There was a glut of Championship action on today, with more of the same – this time including us – on tomorrow, but from our perspective the main match of interest was the one that took place this afternoon at Páirc Uí Chaoimh.
We’re playing Cork in a fortnight – When? Where? At what time? One of these fine days the GAA will no doubt deign to inform us mere mortals about these trifling details – so it was the Rebels’ performance that was of most interest from our point of view. They’d narrowly beaten Louth last time out but today they were the ones to lose in a game of tight margins … and a highly questionable refereeing call.
Cork only lost by two points and, as well as cursing their own wastefulness in front of the posts, both from frees and open play, the main talking point was the controversial decision by referee David Gough to award Kerry a second half penalty for an infringement that occurred outside the square.
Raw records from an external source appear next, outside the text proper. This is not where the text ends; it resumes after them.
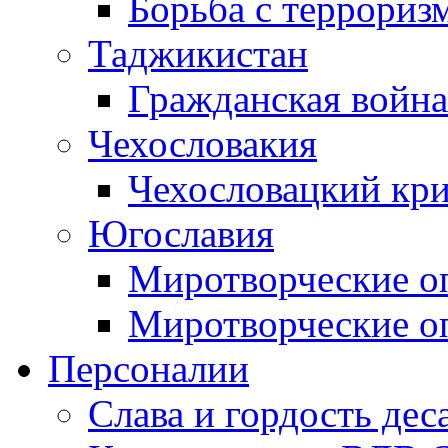
Борьба с терроризм
Таджикистан
Гражданская война
Чехословакия
Чехословацкий кри
Югославия
Миротворческие оп
Миротворческие оп
Персоналии
Слава и гордость дес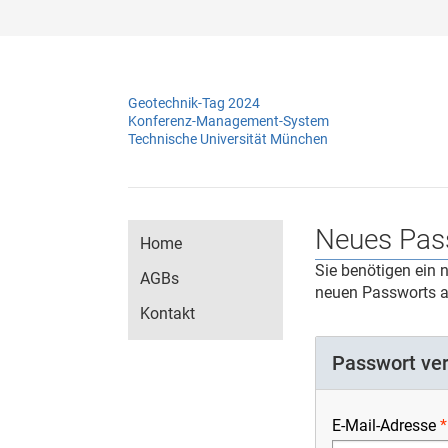
Geotechnik-Tag 2024
Konferenz-Management-System
Technische Universität München
Neues Pas
Home
Sie benötigen ein 
AGBs
neuen Passworts an
Kontakt
Passwort ve
E-Mail-Adresse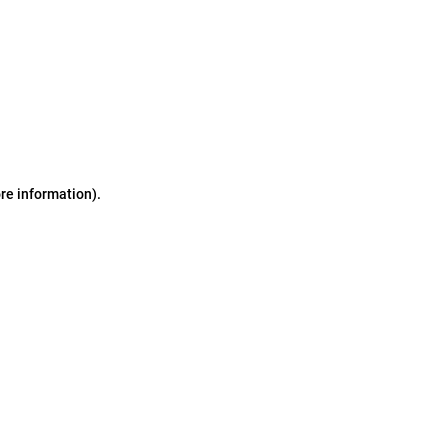
ore information)
.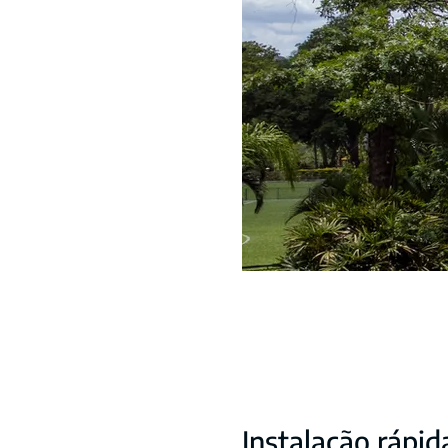
Instalação rápid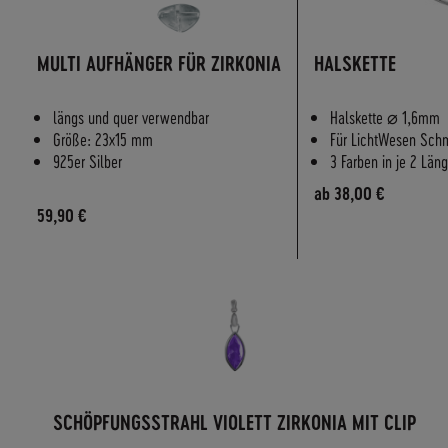
MULTI AUFHÄNGER FÜR ZIRKONIA
HALSKETTE
längs und quer verwendbar
Halskette ⌀ 1,6mm
Größe: 23x15 mm
Für LichtWesen Sch
925er Silber
3 Farben in je 2 Län
ab
38,00 €
59,90 €
SCHÖPFUNGSSTRAHL VIOLETT ZIRKONIA MIT CLIP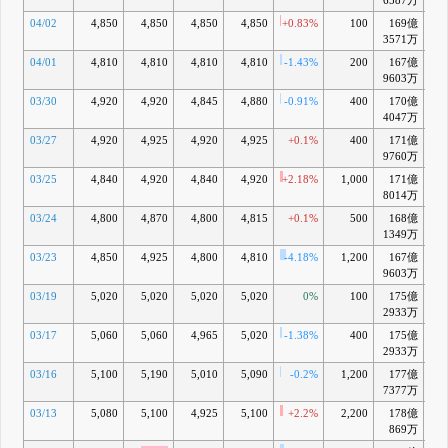
6587万
04/02
4,850
4,850
4,850
4,850
+0.83%
100
169億
-2
3571万
04/01
4,810
4,810
4,810
4,810
-1.43%
200
167億
-3
9603万
03/30
4,920
4,920
4,845
4,880
-0.91%
400
170億
-1
4047万
03/27
4,920
4,925
4,920
4,925
+0.1%
400
171億
-1
9760万
03/25
4,840
4,920
4,840
4,920
+2.18%
1,000
171億
-1
8014万
03/24
4,800
4,870
4,800
4,815
+0.1%
500
168億
-3
1349万
03/23
4,850
4,925
4,800
4,810
-4.18%
1,200
167億
-3
9603万
03/19
5,020
5,020
5,020
5,020
0%
100
175億
+0
2933万
03/17
5,060
5,060
4,965
5,020
-1.38%
400
175億
+0
2933万
03/16
5,100
5,190
5,010
5,090
-0.2%
1,200
177億
+1
7377万
03/13
5,080
5,100
4,925
5,100
+2.2%
2,200
178億
+2
869万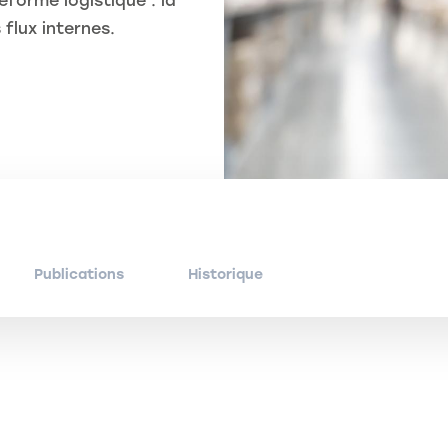
eforme logistique : la
 flux internes.
Publications
Historique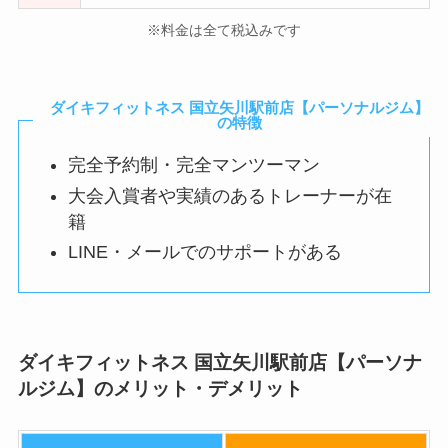
※料金は全て税込みです
ダイキフィットネス 国立矢川駅前店【パーソナルジム】
の特徴
完全予約制・完全マンツーマン
大会入賞者や実績のあるトレーナーが在
籍
​LINE・メールでのサポートがある
ダイキフィットネス 国立矢川駅前店【パーソナ
ルジム】のメリット・デメリット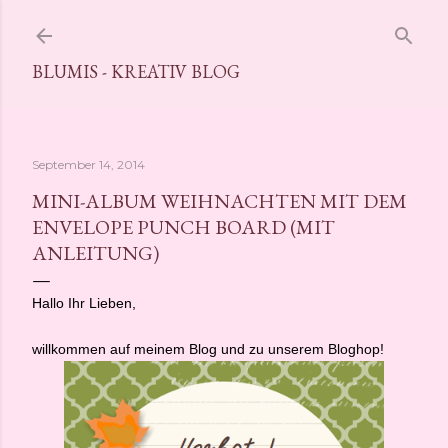
Direkt zum Hauptbereich
BLUMIS - KREATIV BLOG
September 14, 2014
MINI-ALBUM WEIHNACHTEN MIT DEM
ENVELOPE PUNCH BOARD (MIT
ANLEITUNG)
Hallo Ihr Lieben,
willkommen auf meinem Blog und zu unserem Bloghop!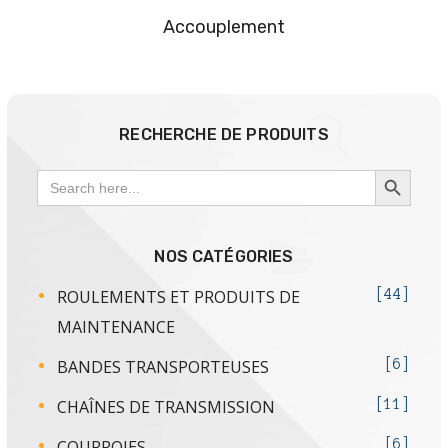
Accouplement
RECHERCHE DE PRODUITS
SEARCH BUTTON
Search
for:
NOS CATÉGORIES
ROULEMENTS ET PRODUITS DE
44
MAINTENANCE
BANDES TRANSPORTEUSES
6
CHAÎNES DE TRANSMISSION
11
COURROIES
6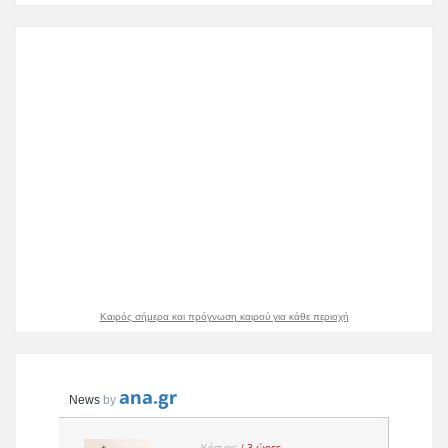
Καιρός σήμερα και πρόγνωση καιρού για κάθε περιοχή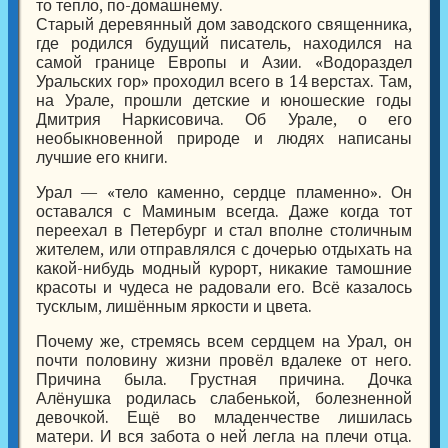
то тепло, по-домашнему.
Старый деревянный дом заводского священника,
где родился будущий писатель, находился на
самой границе Европы и Азии. «Водораздел
Уральских гор» проходил всего в 14 верстах. Там,
на Урале, прошли детские и юношеские годы
Дмитрия Наркисовича. Об Урале, о его
необыкновенной природе и людях написаны
лучшие его книги.
Урал — «тело каменно, сердце пламенно». Он
оставался с Маминым всегда. Даже когда тот
переехал в Петербург и стал вполне столичным
жителем, или отправлялся с дочерью отдыхать на
какой-нибудь модный курорт, никакие тамошние
красоты и чудеса не радовали его. Всё казалось
тусклым, лишённым яркости и цвета.
Почему же, стремясь всем сердцем на Урал, он
почти половину жизни провёл вдалеке от него.
Причина была. Грустная причина. Дочка
Алёнушка родилась слабенькой, болезненной
девочкой. Ещё во младенчестве лишилась
матери. И вся забота о ней легла на плечи отца.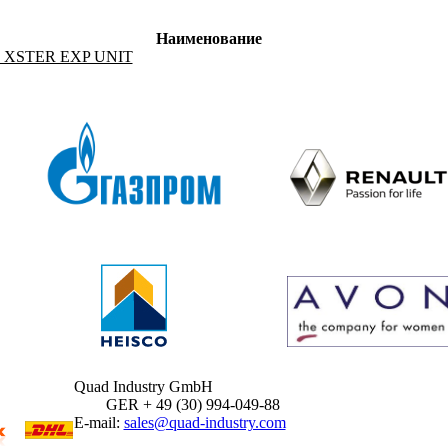
Наименование
 XSTER EXP UNIT
Quad Industry GmbH
GER + 49 (30) 994-049-88
E-mail:
sales@quad-industry.com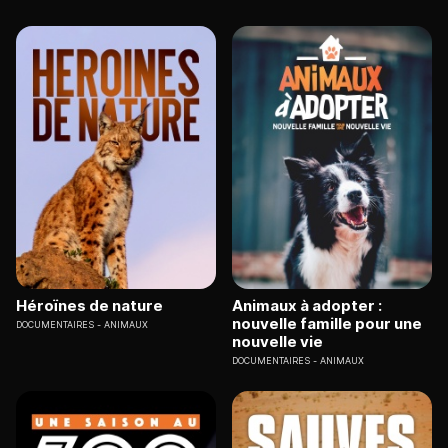
Héroïnes de nature
Animaux à adopter :
nouvelle famille pour une
DOCUMENTAIRES
ANIMAUX
nouvelle vie
DOCUMENTAIRES
ANIMAUX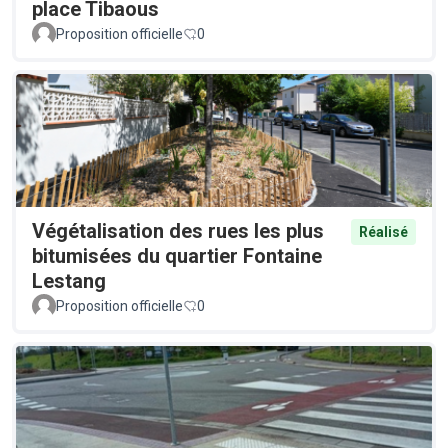
place Tibaous
Proposition officielle
0
Végétalisation des rues les plus
Réalisé
bitumisées du quartier Fontaine
Lestang
Proposition officielle
0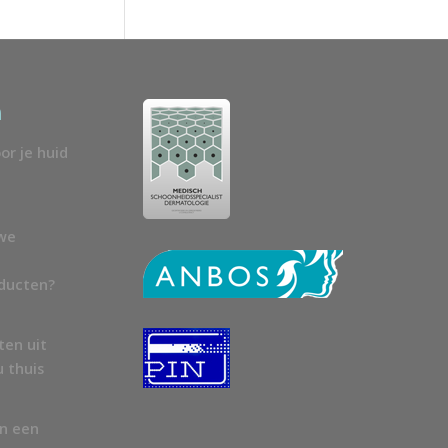
n
or je huid
uwe
oducten?
ten uit
u thuis
en een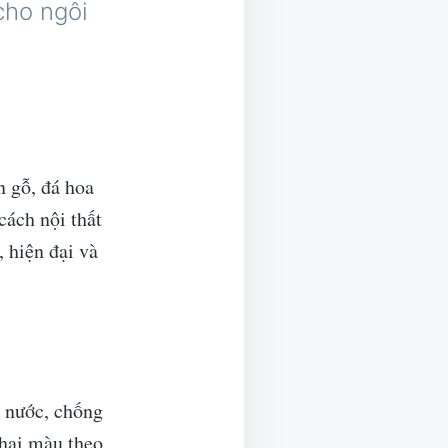
cho ngôi
 gỗ, đá hoa
ách nội thất
 hiện đại và
g nước, chống
phai màu theo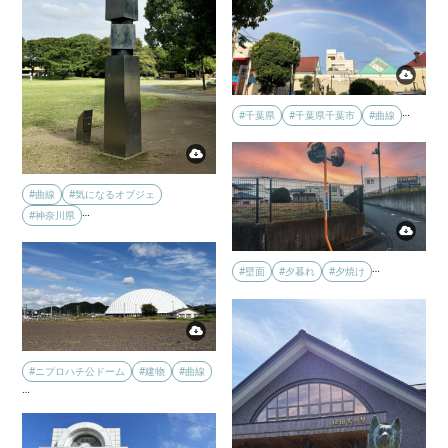
…
#千葉県
#千葉県千葉市
#曲線
#曲線
#気になるオブジェ
…
#神奈川県
…
#壁面
#夕暮れ
#夕焼け
#ニプロハチ公ドーム
#建物
#曲線
…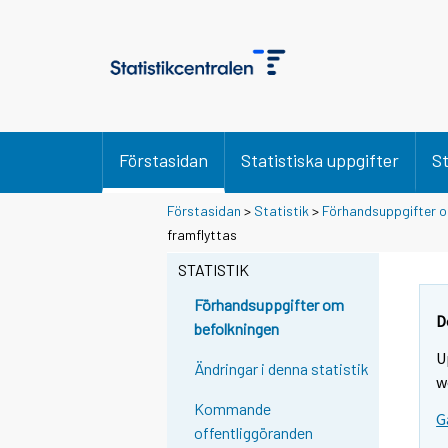
Förstasidan
Statistiska uppgifter
St
Förstasidan
>
Statistik
>
Förhandsuppgifter o
S
framflyttas
i
STATISTIK
i
r
Förhandsuppgifter om
r
D
befolkningen
y
U
t
Ändringar i denna statistik
w
t
Kommande
o
G
offentliggöranden
i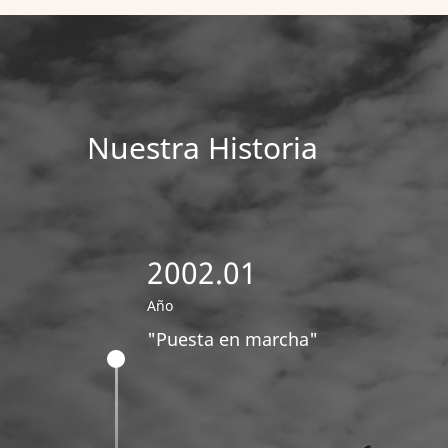
Nuestra Historia
2002.01
Año
"Puesta en marcha"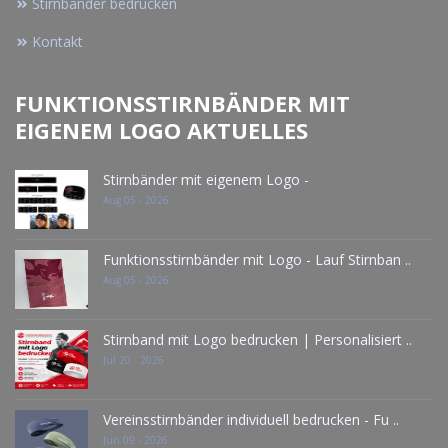
Stirnbänder bedrucken
Kontakt
FUNKTIONSSTIRNBÄNDER MIT
EIGENEM LOGO AKTUELLES
Stirnbänder mit eigenem Logo -
Aug 05 - 2026
Funktionsstirnbänder mit Logo - Lauf Stirnban ..
Aug 05 - 2026
Stirnband mit Logo bedrucken | Personalisiert ..
Jul 20 - 2026
Vereinsstirnbänder individuell bedrucken - Fu ..
Jun 09 - 2026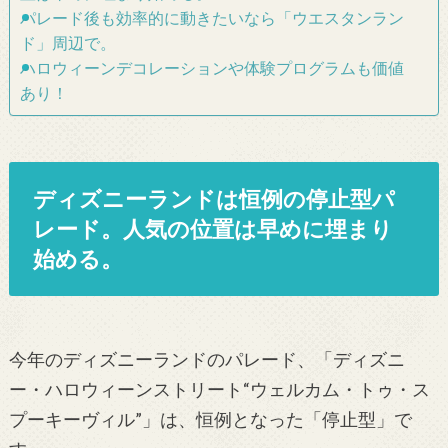
パレード後も効率的に動きたいなら「ウエスタンラン
ド」周辺で。
ハロウィーンデコレーションや体験プログラムも価値
あり！
ディズニーランドは恒例の停止型パ
レード。人気の位置は早めに埋まり
始める。
今年のディズニーランドのパレード、「ディズニ
ー・ハロウィーンストリート“ウェルカム・トゥ・ス
プーキーヴィル”」は、恒例となった「停止型」で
The Meath official invoked the same rule he’d used to award Monaghan a spot-kick late in our National League Round 7 match back in March, where a foul outside the square involved the prevention of a goal-scoring opportunity. The decision then didn’t bother us – as we were already in the final, regardless of the result – but today’s one was hugely important and it turned a contest in which a lacklustre Kerry were under pressure back in their favour.
Geaney was fouled alright – and the way Powter ploughed into him was agricultural in the extreme – but it was still a fair old stretch to deem the infraction one that prevented a goalscoring opportunity. I’ve looked back at it a good few times and with every look the incident appears less like a penalty. It’s hard to avoid the conclusion that the Meath official got that crucial decision badly wrong.
When Clifford dispatched the spot-kick, Cork were four down but they refused to lie down from then to the finish. Kerry were very relieved to come away with an undeserved two-point win after yet another under-par performance. Can they lift it when it really counts? We’ll know soon enough.
While our focus tonight remains on the challenge we face tomorrow, it’s obvious from their display today that the Cork game has the potential to be a tricky one for us. They’re a game side, with plenty of fine footballers and while tactically they too often betrayed their Division Two standing this afternoon, with Kevin Walsh in their backroom team we can expect them to set up against us in a way designed to make life difficult for us.
This, in turn, arguably makes tomorrow even more important for us. If we shoot the lights out against Louth then we’re all but guaranteed to top Group 1 and advance directly to the All-Ireland quarter-final regardless of what happens against Cork. So, as Kevin McStay and his colleagues have been reminding us all year, it’s all about the next test facing us. For us, that’s the one posed by the Wee County at Castlebar tomorrow afternoon.